## Excerpt to read
------
Infer number of MFCC features from input shape

2019-04-01 16:52:38 -03:00 · 2019-04-01 16:52:38 -03:00 · 4e9e78fefe
commit 4e9e78fefe
parent d6babfb8f3
2 changed files with 62 additions and 46 deletions
--- a/DeepSpeech.py
+++ b/DeepSpeech.py
@ -555,6 +555,9 @@ def create_inference_graph(batch_size=1, n_steps=16, tflite=False):
    mfccs_len = tf.identity(mfccs_len, name='mfccs_len')

    # Input tensor will be of shape [batch_size, n_steps, 2*n_context+1, n_input]
+    # This shape is read by the native_client in DS_CreateModel to know the
+    # value of n_steps, n_context and n_input. Make sure you update the code
+    # there if this shape is changed.
    input_tensor = tf.placeholder(tf.float32, [batch_size, n_steps if n_steps > 0 else None, 2 * Config.n_context + 1, Config.n_input], name='input_node')
    seq_length = tf.placeholder(tf.int32, [batch_size], name='input_lengths')
------
## Task
Print the commit diff word for word from "input_tensor = tf.placeholder(tf.float32, [batch_size, n_steps" to "1, Config.n_input], name='input_node')". Rely only on the commit diff above.
------
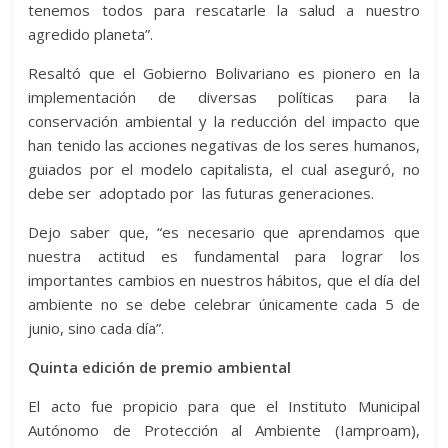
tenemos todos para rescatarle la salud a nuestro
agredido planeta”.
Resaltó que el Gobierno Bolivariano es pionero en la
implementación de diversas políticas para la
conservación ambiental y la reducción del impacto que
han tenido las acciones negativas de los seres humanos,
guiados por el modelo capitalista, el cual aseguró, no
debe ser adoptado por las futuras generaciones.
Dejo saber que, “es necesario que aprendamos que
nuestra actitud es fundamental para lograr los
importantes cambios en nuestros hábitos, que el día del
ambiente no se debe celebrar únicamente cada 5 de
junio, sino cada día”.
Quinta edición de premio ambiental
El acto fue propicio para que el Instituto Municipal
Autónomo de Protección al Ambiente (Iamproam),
------
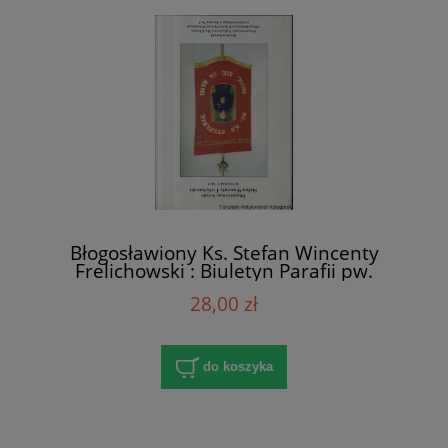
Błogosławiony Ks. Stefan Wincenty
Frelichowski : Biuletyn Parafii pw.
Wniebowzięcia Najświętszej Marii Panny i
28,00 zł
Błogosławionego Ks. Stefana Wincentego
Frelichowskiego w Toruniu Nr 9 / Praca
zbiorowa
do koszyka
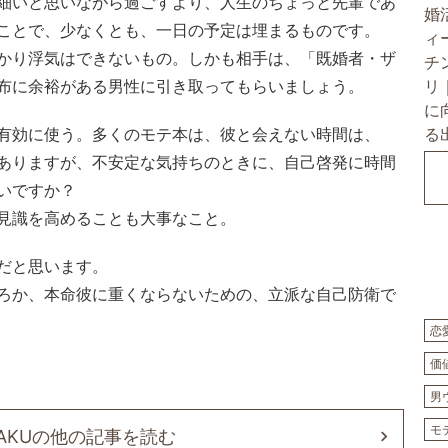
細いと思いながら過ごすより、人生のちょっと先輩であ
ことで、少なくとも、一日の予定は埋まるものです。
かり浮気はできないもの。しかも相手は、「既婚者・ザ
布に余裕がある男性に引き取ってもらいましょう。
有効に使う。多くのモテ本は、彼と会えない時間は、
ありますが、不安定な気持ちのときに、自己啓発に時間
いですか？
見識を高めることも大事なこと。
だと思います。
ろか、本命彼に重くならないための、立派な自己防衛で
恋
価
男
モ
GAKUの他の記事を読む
------
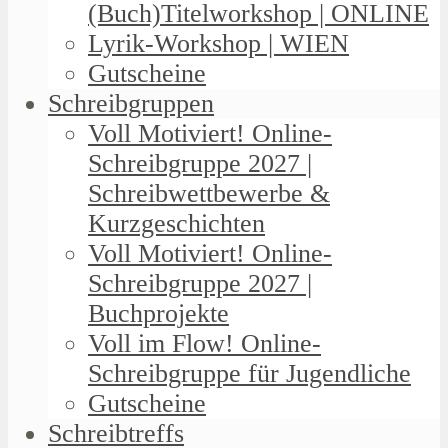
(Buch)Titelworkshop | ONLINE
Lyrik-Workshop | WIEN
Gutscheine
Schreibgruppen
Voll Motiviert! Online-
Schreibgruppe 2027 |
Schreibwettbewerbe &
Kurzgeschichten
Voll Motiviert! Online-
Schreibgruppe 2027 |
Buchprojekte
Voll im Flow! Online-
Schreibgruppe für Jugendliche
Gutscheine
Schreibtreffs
------
## Final answer
input_tensor = tf.placeholder(tf.float32, [batch_size, n_steps if n_steps > 0 else None, 2 * Config.n_context + 1, Config.n_input], name='input_node')